O valor reúne R$ 8,3 bilhões devidos à União, R$ 7,4 bilhões ao Estado de São Paulo e aproximadamente R$ 15 milhões ligados ao Fundo de Garantia do Tempo de Serviço, o FGTS. Apesar do impacto da medida, a falência ainda não foi decretada. O pedido deverá ser analisado pela Justiça antes de qualquer decisão sobre o futuro da companhia.
As procuradorias afirmam que o passivo fiscal se arrasta há mais de 25 anos. Na ação, os órgãos sustentam que o grupo ficou em recuperação judicial por quase oito anos sem apresentar solução para a regularização dos débitos tributários.
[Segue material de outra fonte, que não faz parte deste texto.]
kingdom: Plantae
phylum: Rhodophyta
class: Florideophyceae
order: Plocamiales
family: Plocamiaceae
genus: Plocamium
Procuradorias citam supostas irregularidades
Segundo a manifestação encaminhada ao Judiciário, a recuperação judicial teria sido usada para interromper cobranças e reorganizar estruturas patrimoniais. As procuradorias também alegam que o não recolhimento de impostos e encargos sociais teria criado vantagem competitiva diante de outras empresas do setor de bebidas.
O pedido foi protocolado após mudanças que ampliaram a possibilidade de fazendas públicas pedirem a falência de grandes devedores. A medida considera entendimento do Superior Tribunal de Justiça sobre a atuação do poder público como credor em processos complexos.
Além da ação de falência, a PGFN e a PGE-SP solicitaram ao Ministério Público a apuração de eventuais irregularidades relacionadas ao grupo. Os órgãos afirmam que a iniciativa busca preservar empregos e permitir a continuidade das atividades sob eventual nova administração.
Em nota, o Grupo Dolly informou que não havia sido intimado oficialmente sobre o processo. A empresa declarou que adotará as medidas judiciais cabíveis quando receber a notificação.